§ **Bacaan**:
————————

|
KOMPAS,
28 Juni 2013
Kepemimpinan yang kuat adalah salah satu kunci yang membawa
China pada kondisi seperti sekarang. Selama dua pekan pertama Juni 2013,
China menjadi tuan rumah dialog antarmasyarakat dengan mengundang sejumlah
perwakilan dari negara-negara Asia Tenggara. Dengan tajuk ”China-South East Asia High-Level People to People Dialogue”, China
sesungguhnya hanya ingin menegaskan bahwa mereka kini adalah salah satu
kekuatan utama dunia, ekonomi dan politik.
Dengan mengusung subtema Chinese Dream, mereka juga berambisi menyatakan kepada dunia bahwa
bangsa China punya mimpi sendiri untuk kembali memasuki masa kejayaan, masa
kemakmuran yang berkelanjutan.
Sekitar 300 orang utusan dari sejumlah negara memulai
rangkaian acara yang padat di kota Nanning yang merupakan ibu kota daerah
otonom Guangxi Zhuang. Bukan tanpa alasan kota yang terkenal dengan taman dan
hutan kotanya ini dipakai sebagai tempat pembukaan. China ingin menunjukkan,
pembangunan yang gemerlap tidak melulu terjadi di Beijing, Shanghai, Guangzhou,
Shenzhen, atau kota-kota besar lainnya. ”Kemakmuran sudah relatif merata di
negeri itu. Silakan Anda lihat sendiri,” ujar Liu Qiabao, anggota Politbiro
Partai Komunis China (CPC).

————————

Entri dataset:
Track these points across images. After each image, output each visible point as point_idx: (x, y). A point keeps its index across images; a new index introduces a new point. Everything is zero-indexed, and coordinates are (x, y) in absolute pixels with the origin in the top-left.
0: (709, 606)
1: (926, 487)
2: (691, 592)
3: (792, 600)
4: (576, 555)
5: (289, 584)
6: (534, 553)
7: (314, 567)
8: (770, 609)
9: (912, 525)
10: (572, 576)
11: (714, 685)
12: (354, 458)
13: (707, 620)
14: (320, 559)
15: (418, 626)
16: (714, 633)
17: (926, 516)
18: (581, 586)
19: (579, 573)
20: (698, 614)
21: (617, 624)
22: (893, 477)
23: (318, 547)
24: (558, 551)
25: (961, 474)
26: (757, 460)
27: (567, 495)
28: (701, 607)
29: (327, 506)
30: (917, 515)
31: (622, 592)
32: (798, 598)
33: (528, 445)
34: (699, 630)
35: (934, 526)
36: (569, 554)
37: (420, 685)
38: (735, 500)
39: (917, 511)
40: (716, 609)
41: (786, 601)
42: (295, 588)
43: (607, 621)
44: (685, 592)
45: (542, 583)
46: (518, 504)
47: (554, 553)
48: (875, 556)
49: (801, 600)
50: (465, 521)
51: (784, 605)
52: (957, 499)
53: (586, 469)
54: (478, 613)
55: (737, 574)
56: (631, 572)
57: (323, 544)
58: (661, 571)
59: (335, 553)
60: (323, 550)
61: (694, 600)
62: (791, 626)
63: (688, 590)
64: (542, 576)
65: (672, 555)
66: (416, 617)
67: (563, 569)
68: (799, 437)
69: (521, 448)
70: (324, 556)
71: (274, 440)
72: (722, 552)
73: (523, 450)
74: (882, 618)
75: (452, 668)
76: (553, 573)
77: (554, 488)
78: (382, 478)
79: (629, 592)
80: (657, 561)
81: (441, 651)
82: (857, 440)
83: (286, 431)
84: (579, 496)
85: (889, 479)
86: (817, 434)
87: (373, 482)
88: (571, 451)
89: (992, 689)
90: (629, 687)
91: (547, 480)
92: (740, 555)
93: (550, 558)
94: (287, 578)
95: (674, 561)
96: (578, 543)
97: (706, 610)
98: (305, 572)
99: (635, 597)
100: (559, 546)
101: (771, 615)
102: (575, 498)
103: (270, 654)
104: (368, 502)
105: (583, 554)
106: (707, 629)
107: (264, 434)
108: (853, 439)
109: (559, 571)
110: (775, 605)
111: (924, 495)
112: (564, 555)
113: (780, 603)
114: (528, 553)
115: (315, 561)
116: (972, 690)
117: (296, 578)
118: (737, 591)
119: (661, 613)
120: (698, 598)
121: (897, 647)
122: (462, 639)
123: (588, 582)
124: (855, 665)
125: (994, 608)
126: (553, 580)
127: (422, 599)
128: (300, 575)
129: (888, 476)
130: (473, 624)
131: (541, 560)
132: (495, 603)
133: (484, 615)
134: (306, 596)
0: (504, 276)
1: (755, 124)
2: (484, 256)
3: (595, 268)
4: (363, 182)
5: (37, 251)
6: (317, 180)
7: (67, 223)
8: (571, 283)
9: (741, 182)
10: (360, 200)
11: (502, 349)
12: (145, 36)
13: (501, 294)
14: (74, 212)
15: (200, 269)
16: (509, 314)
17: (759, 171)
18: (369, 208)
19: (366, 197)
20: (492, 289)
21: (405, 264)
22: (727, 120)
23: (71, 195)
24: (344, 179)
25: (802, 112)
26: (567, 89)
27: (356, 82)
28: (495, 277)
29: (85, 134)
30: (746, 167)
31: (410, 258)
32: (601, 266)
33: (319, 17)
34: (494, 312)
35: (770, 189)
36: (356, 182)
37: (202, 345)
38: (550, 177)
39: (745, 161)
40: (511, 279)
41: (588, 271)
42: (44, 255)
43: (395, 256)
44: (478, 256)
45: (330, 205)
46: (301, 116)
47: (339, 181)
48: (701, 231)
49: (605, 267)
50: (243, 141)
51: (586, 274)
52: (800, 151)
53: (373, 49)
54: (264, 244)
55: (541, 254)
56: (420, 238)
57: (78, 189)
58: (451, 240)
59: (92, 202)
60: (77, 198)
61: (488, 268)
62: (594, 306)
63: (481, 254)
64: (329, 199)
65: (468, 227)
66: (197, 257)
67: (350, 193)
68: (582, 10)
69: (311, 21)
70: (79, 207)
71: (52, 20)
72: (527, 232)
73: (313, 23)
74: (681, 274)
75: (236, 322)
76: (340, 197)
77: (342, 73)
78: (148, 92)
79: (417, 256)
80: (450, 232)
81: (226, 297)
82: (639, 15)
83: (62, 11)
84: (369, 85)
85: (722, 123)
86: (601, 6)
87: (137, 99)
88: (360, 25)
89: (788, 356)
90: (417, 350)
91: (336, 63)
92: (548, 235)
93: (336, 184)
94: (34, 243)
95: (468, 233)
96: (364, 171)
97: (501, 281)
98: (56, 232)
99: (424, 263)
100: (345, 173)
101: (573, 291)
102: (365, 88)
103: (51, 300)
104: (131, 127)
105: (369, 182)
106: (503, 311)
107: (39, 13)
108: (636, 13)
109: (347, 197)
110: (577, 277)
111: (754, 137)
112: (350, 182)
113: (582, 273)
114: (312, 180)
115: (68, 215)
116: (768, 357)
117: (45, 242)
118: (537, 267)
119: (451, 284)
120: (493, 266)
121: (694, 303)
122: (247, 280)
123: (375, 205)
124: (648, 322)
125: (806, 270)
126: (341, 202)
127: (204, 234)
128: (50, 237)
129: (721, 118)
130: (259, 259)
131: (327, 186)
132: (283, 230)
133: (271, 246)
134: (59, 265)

————————

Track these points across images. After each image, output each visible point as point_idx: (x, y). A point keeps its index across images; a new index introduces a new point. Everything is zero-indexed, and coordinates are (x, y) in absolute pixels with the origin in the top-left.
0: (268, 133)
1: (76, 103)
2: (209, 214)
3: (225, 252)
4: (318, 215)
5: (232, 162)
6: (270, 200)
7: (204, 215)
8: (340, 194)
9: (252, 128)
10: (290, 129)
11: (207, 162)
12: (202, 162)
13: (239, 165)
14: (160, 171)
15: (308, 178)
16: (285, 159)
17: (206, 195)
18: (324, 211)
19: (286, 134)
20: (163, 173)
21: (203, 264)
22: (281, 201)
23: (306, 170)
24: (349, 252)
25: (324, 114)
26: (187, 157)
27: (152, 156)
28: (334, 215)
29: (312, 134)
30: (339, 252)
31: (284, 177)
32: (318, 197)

————————

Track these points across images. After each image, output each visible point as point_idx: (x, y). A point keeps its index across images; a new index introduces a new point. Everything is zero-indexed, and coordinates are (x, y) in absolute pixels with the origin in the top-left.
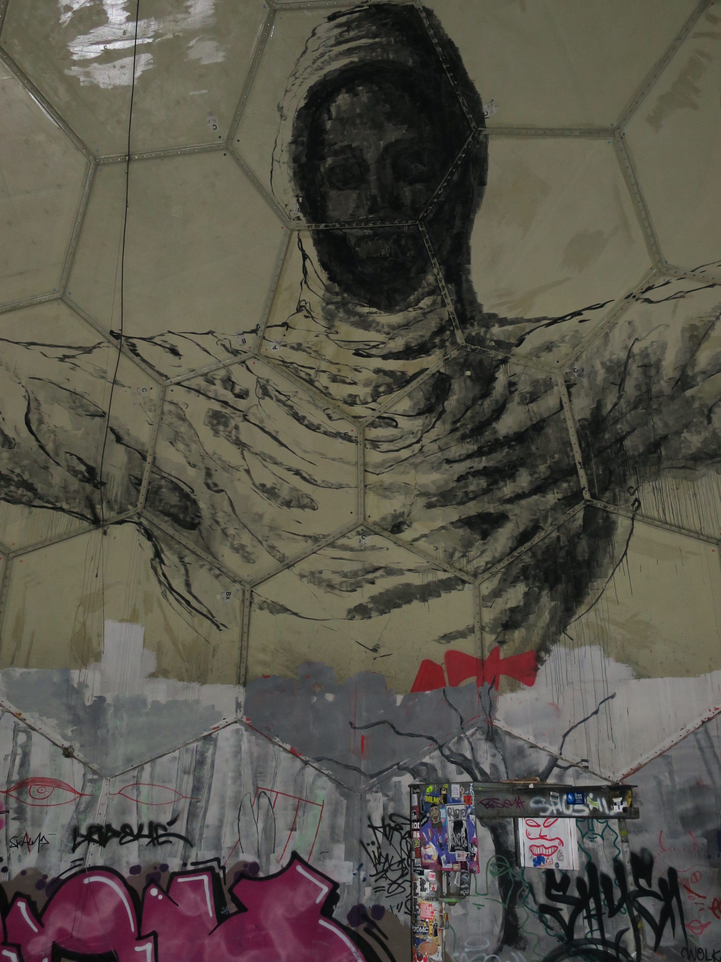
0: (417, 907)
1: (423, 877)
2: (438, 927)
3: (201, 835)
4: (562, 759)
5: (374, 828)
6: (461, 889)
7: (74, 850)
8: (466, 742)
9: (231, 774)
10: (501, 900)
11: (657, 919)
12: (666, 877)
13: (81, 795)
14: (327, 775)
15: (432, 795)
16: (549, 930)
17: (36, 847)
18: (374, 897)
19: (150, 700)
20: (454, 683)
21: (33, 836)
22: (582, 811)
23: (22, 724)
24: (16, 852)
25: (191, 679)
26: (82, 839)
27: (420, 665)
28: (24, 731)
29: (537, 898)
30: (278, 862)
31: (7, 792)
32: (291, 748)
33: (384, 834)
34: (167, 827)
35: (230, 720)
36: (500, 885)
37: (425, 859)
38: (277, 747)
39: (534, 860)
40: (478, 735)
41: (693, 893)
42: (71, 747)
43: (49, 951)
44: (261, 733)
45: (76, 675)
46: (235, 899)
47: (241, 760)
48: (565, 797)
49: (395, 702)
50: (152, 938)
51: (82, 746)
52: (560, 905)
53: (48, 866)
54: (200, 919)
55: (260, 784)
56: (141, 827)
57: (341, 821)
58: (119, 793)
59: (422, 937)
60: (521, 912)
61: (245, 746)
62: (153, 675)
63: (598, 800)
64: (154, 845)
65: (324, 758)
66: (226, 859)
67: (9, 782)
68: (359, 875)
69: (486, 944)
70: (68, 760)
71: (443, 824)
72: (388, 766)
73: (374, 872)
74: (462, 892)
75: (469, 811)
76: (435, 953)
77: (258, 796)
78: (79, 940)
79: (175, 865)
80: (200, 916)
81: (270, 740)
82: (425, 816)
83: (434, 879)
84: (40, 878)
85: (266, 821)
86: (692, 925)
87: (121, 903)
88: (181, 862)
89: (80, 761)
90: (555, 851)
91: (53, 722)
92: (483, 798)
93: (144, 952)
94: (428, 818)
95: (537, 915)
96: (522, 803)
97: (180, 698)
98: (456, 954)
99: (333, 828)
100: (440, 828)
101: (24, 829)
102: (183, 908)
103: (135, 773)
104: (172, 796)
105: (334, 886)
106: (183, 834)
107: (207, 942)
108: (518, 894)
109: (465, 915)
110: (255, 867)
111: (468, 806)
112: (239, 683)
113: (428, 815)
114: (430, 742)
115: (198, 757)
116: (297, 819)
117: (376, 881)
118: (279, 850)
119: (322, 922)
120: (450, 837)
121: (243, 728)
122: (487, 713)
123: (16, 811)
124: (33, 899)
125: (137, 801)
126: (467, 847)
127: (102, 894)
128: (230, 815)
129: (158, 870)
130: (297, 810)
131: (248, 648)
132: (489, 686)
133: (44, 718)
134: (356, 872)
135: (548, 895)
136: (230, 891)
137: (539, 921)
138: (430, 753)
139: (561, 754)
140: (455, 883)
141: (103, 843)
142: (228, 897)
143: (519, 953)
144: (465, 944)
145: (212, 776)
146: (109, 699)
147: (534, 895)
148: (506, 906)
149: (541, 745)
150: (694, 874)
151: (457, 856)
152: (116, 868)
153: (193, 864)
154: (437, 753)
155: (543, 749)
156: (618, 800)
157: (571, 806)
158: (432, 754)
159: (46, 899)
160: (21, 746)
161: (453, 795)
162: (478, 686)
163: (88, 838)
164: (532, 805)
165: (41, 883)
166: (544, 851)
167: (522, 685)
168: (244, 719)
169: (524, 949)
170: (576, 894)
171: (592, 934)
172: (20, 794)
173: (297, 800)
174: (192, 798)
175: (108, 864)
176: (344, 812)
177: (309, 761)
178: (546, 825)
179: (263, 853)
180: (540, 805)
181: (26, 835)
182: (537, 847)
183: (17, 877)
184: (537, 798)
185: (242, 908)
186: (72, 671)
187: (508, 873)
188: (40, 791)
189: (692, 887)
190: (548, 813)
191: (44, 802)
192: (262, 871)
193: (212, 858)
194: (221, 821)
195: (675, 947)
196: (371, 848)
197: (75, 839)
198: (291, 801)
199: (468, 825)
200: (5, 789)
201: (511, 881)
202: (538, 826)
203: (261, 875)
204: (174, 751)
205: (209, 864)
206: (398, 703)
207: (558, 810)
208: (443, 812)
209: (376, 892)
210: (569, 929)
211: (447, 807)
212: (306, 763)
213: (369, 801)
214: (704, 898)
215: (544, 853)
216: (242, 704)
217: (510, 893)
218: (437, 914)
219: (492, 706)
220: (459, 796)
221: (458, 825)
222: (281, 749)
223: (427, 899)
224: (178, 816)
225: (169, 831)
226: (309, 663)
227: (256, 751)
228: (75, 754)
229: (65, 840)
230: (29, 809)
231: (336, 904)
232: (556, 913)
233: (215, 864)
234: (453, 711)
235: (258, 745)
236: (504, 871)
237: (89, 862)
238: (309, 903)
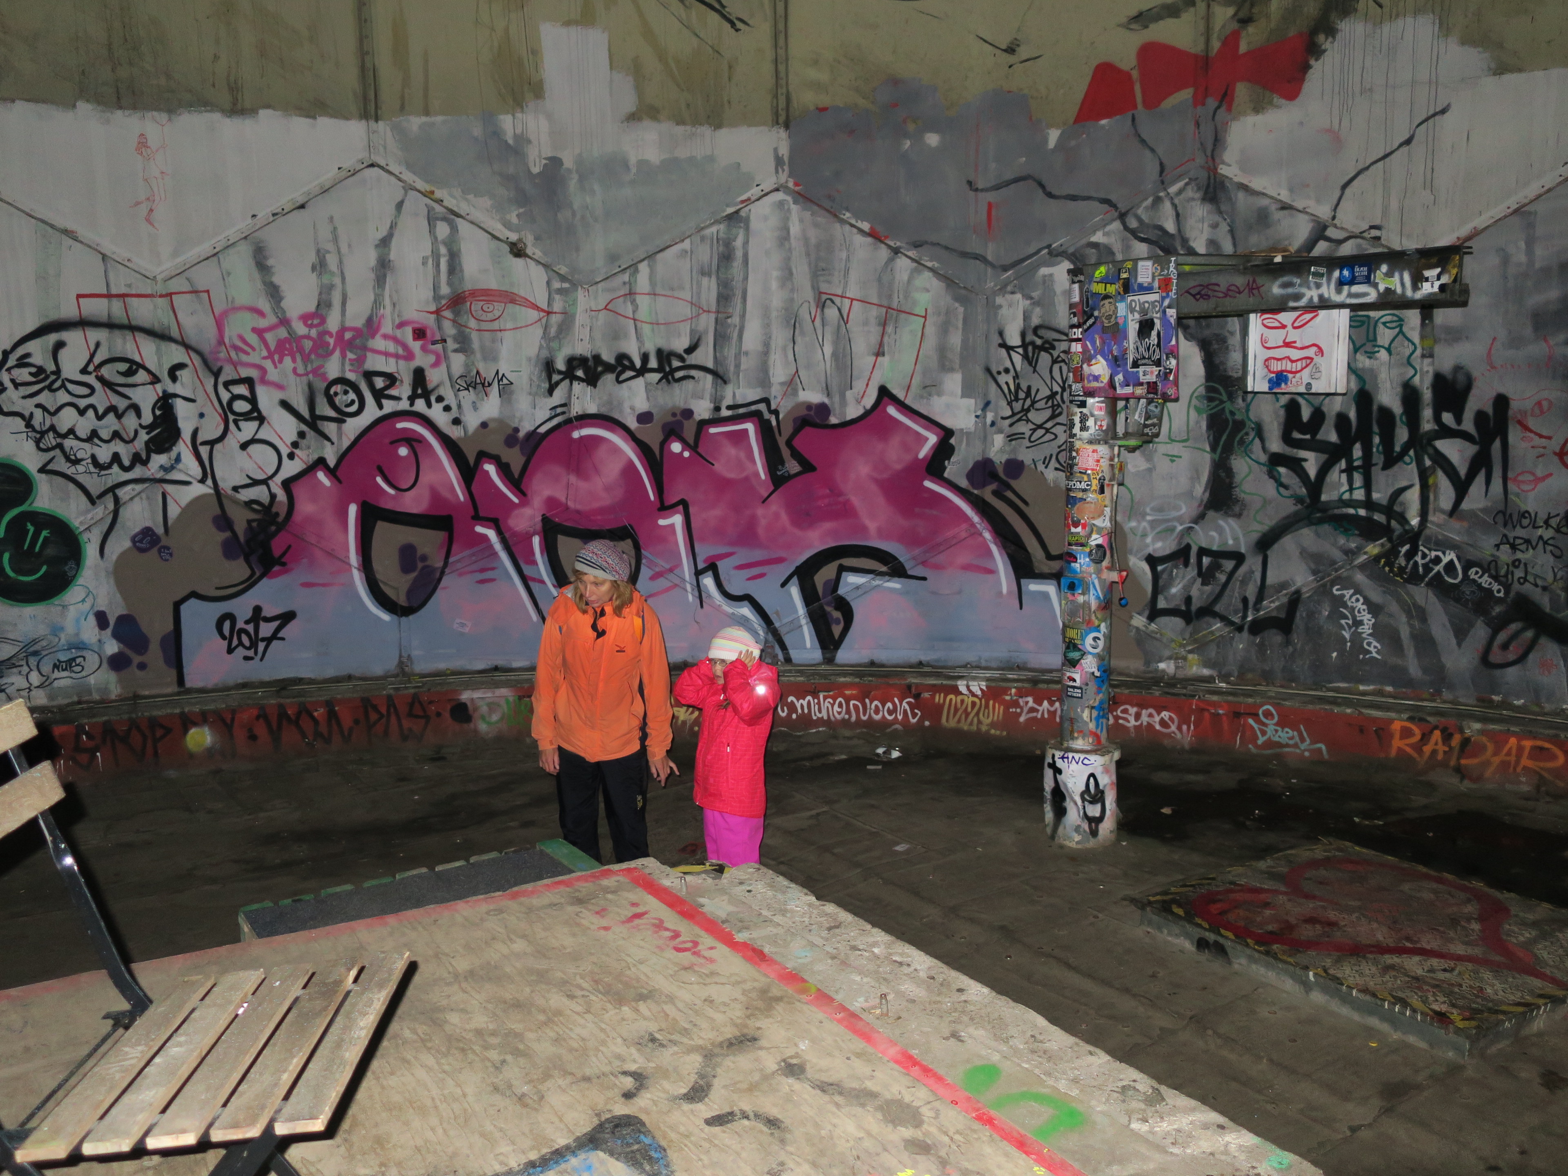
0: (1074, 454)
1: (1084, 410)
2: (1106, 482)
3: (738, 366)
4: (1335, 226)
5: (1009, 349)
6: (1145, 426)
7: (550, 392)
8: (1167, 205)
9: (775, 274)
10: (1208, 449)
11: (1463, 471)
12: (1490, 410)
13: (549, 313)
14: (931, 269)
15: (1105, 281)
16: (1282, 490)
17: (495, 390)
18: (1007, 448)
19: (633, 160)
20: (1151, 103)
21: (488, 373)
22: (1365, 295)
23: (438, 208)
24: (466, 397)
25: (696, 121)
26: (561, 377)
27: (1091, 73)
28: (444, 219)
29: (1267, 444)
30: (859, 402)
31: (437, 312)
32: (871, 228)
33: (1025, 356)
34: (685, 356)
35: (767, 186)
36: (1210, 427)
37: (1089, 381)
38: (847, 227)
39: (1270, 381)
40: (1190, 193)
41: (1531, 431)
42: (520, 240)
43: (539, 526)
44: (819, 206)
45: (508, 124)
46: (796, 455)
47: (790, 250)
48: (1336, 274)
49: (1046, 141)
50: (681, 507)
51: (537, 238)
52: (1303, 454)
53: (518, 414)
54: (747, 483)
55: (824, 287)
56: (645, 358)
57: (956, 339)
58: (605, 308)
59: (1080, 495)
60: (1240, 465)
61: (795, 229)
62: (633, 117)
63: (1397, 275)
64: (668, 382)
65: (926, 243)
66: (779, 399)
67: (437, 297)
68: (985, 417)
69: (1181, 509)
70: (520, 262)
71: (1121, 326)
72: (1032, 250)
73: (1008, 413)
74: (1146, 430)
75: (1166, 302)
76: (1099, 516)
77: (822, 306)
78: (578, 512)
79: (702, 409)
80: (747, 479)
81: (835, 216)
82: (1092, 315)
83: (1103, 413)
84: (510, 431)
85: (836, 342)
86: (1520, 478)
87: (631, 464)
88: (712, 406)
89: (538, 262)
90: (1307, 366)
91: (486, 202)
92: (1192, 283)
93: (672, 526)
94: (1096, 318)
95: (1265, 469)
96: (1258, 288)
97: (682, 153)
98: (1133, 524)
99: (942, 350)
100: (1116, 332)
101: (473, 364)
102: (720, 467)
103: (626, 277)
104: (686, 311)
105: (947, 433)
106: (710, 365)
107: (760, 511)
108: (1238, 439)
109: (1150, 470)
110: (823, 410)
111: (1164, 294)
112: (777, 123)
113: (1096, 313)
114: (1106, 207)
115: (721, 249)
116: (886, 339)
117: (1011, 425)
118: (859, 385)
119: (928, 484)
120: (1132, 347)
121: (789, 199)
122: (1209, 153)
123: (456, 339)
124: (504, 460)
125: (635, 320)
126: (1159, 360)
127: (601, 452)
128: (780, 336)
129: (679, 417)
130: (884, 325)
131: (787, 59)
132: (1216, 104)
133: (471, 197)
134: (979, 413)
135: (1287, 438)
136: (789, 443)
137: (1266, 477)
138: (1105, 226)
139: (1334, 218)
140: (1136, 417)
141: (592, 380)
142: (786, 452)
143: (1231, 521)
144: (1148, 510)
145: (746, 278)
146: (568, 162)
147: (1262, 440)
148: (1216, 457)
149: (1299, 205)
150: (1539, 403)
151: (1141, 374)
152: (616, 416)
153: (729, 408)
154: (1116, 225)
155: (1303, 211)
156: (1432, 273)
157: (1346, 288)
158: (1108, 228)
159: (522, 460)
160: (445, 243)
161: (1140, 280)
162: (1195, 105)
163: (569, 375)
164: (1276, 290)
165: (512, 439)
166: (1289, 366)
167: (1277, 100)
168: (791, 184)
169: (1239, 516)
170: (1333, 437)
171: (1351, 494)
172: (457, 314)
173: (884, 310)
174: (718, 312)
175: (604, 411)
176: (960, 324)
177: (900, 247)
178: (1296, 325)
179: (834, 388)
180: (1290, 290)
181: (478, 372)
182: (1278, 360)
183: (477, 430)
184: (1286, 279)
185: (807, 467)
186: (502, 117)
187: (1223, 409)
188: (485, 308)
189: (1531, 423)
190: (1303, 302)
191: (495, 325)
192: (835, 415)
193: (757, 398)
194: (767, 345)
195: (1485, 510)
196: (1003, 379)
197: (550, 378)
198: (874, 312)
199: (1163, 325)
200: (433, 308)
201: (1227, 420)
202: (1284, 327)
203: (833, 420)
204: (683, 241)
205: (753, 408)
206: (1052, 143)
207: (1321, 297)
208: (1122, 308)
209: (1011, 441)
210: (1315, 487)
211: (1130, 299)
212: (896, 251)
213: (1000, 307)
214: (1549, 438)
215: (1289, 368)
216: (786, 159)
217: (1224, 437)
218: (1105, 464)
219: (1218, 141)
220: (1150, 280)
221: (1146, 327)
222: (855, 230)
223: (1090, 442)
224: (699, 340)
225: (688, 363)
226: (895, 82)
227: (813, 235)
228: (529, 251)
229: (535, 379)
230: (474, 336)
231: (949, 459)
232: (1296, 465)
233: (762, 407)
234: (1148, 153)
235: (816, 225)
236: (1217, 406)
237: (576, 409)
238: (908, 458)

————————

§ **Tugas**:
- 1) Menurut artikel tentang China, di kota mana sekitar 300 utusan memulai rangkaian acara dialog tersebut?
- 2) Tulis ulang paragraf artikel tentang China yang diawali "Kepemimpinan yang kuat" dalam bentuk daftar singkat tanpa menghilangkan fakta utamanya.
- 3) Kutip bagian artikel tentang China mulai dari "Sekitar 300 orang" sampai "Komunis China (CPC).".

§ **Kunci Jawaban**:
- 1) Di kota Nanning, ibu kota daerah otonom Guangxi Zhuang.

- 2)
- Kepemimpinan yang kuat adalah salah satu kunci kondisi China saat ini.
- Selama dua pekan pertama Juni 2013, China menjadi tuan rumah dialog antarmasyarakat dan mengundang perwakilan negara-negara Asia Tenggara.
- Lewat dialog bertajuk ”China-South East Asia High-Level People to People Dialogue”, China ingin menegaskan bahwa mereka kini salah satu kekuatan utama dunia di bidang ekonomi dan politik.

- 3)
Sekitar 300 orang utusan dari sejumlah negara memulai
rangkaian acara yang padat di kota Nanning yang merupakan ibu kota daerah
otonom Guangxi Zhuang. Bukan tanpa alasan kota yang terkenal dengan taman dan
hutan kotanya ini dipakai sebagai tempat pembukaan. China ingin menunjukkan,
pembangunan yang gemerlap tidak melulu terjadi di Beijing, Shanghai, Guangzhou,
Shenzhen, atau kota-kota besar lainnya. ”Kemakmuran sudah relatif merata di
negeri itu. Silakan Anda lihat sendiri,” ujar Liu Qiabao, anggota Politbiro
Partai Komunis China (CPC).